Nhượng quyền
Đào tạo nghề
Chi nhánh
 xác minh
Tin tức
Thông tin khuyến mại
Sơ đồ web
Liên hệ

Problem requirements:
Reproduce the records above in full, without altering a single character.

Solution to the exercise:
Nhượng quyền
Đào tạo nghề
Chi nhánh
 xác minh
Tin tức
Thông tin khuyến mại
Sơ đồ web
Liên hệ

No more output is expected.